What did it look like this year? Consumer shopping patterns remained quite consistent on an elevated scale. Black Friday continues to be the largest shopping day of the year, and consumers continue to shop online in increasing numbers. During Cyber Week alone, Bazaarvoice handled over 16 Billion API calls.

Solving common problems once

While individual engineering teams own service readiness, having a coordinated effort ensures all critical dependencies are covered. Sharing forecasts, requirements, and learnings across teams enables better preparation. Testing surprises on dependent teams should be avoided through clear communication.

Automating performance testing, failover drills, and monitoring checks as part of regular release cycles or scheduled pipelines reduces the overhead of peak traffic preparation. Following site reliability principles and instilling always-ready operational practices makes services far more resilient year-round. 

For example, we recently put in place a shared dev pattern for continuous performance testing.  This involves a quick setup of k6 performance script, an example github action pipeline and observability configured to monitor performance over time.

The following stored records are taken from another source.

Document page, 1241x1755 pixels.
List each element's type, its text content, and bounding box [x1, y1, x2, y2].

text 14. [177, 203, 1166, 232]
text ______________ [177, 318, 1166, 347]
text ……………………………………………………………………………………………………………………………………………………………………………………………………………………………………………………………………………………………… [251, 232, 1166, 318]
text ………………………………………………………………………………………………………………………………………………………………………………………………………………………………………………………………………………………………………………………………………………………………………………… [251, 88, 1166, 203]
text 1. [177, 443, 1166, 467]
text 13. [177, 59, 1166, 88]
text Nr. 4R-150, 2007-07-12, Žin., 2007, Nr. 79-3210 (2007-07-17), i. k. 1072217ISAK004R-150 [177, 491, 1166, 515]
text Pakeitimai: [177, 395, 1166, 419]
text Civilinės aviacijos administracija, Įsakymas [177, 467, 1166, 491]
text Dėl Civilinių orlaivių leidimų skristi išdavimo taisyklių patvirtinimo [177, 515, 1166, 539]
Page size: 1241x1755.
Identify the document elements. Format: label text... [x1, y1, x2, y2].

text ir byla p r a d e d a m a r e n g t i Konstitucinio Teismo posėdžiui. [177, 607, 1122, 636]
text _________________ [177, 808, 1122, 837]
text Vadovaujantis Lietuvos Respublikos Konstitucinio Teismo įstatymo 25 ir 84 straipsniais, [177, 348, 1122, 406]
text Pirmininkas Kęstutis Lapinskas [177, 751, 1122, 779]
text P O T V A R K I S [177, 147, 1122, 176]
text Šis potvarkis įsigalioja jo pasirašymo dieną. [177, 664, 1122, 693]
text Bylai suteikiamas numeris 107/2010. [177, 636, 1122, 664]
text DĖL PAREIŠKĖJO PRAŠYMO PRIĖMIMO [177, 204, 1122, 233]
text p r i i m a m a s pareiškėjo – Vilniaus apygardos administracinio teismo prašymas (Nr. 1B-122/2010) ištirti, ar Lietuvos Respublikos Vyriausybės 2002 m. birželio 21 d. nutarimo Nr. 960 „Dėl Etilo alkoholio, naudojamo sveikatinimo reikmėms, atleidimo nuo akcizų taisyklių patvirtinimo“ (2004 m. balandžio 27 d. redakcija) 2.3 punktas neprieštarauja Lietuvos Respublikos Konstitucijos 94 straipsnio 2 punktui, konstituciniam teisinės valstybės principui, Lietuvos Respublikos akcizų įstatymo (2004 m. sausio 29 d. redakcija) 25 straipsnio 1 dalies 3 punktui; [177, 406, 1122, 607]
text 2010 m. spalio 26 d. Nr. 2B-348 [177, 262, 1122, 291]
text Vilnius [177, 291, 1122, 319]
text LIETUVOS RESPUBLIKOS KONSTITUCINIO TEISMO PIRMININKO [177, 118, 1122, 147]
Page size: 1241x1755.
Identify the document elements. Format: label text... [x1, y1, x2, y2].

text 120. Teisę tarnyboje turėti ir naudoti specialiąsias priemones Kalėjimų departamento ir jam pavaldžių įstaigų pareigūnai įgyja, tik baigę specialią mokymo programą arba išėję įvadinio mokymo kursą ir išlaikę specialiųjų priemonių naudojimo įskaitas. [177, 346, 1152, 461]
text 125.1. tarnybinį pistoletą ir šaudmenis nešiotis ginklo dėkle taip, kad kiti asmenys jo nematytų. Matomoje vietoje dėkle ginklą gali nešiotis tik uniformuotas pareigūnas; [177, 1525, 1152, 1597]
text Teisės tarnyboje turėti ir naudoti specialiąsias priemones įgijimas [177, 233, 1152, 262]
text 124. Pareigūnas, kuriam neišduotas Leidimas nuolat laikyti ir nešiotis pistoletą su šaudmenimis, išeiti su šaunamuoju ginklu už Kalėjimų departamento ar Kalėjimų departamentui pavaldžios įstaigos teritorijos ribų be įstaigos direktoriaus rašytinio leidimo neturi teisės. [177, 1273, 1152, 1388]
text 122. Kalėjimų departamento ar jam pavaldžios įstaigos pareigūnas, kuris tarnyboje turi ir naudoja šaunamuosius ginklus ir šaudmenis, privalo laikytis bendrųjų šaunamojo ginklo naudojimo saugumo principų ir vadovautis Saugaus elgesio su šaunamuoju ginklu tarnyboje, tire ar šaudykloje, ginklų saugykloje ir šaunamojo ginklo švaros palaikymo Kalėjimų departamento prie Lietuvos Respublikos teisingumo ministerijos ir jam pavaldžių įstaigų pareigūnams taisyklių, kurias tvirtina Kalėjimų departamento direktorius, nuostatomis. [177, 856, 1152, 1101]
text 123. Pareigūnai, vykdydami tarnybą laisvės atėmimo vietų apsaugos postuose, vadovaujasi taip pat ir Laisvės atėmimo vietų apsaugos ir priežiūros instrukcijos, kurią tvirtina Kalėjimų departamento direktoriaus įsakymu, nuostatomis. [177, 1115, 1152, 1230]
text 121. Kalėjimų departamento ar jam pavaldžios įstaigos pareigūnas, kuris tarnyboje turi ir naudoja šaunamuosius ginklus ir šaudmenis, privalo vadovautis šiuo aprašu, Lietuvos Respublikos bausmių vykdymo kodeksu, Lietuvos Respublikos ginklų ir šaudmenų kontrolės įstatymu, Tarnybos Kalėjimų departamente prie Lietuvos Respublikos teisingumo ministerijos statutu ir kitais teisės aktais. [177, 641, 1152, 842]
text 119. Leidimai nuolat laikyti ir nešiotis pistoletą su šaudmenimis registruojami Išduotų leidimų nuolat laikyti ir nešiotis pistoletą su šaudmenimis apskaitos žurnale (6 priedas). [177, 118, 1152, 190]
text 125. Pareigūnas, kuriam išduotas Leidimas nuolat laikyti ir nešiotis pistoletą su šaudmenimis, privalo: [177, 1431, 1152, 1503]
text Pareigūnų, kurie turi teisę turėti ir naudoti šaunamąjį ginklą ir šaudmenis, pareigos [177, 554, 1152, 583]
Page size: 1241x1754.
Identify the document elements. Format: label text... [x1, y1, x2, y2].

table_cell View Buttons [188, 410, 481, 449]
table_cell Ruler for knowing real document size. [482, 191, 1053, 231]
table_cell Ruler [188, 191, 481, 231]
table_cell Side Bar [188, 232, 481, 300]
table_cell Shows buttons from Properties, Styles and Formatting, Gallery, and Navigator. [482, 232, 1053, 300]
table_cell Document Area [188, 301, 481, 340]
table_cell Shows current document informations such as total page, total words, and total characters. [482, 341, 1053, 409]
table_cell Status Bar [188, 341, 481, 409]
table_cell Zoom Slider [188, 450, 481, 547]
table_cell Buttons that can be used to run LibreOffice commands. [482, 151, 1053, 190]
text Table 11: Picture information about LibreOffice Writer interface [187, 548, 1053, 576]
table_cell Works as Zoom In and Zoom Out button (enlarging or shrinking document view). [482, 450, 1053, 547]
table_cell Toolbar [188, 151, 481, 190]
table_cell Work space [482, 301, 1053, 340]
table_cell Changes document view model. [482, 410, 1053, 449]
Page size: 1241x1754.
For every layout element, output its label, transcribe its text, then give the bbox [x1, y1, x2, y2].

We also use an in-house Tech Radar to converge on common tooling so a greater number of teams can learn and stand on the shoulders of teams who have already tried and tested tooling in their context.

Other examples include, adding automation to performance tests to replay production requests for a given load profile makes tests easier to maintain, and reflect more accurately production behavior. Additionally, make use of automated fault injection tooling, chaos engineering and automated runbooks.

Adding automation and ensuring these practices are part of your everyday way of working are key to reducing the overhead of preparing for the holidays.

Consistent, continuous training conditions us to always be ready

Moving to an always-ready posture ensures our infrastructure is scalable, reliable and robust all year round. Implementing continuous performance testing using frequent baseline tests provides frequent feedback on performance from release to release.  Automated operational readiness service checks ensure principles and expectations are in place for production services and are continuously checked.  For example, automated checking of expected monitors, alerts, runbooks and incident escalation policy requirements.

At Bazaarvoice our engineering teams align on shared System Standards which gives technical direction and guidance to engineers on commonly solved problems, continuously evolving our systems and increasing our innovation velocity.  To use a trail running analogy, System Standards define the preferred paths and combined with Tech Radar, provide recommendations to help you succeed.  For example, what trail running shoes should I choose, what energy refuelling strategy should I use, how should I monitor performance.  The same is true for building resilient reliable software, as teams solve these common problems, share the learnings for those teams which come after.

Looking Ahead

With a relentless focus on reliability, scalability, continuous testing, enhanced observability, and cross-team collaboration, engineering organizations can optimize performance and minimize downtime during critical traffic surges. 

Don’t forget after the peak has passed and we have descended from the summit, analyze the data.  What went well, what didn’t go well, and what opportunities are there to improve for the next peak.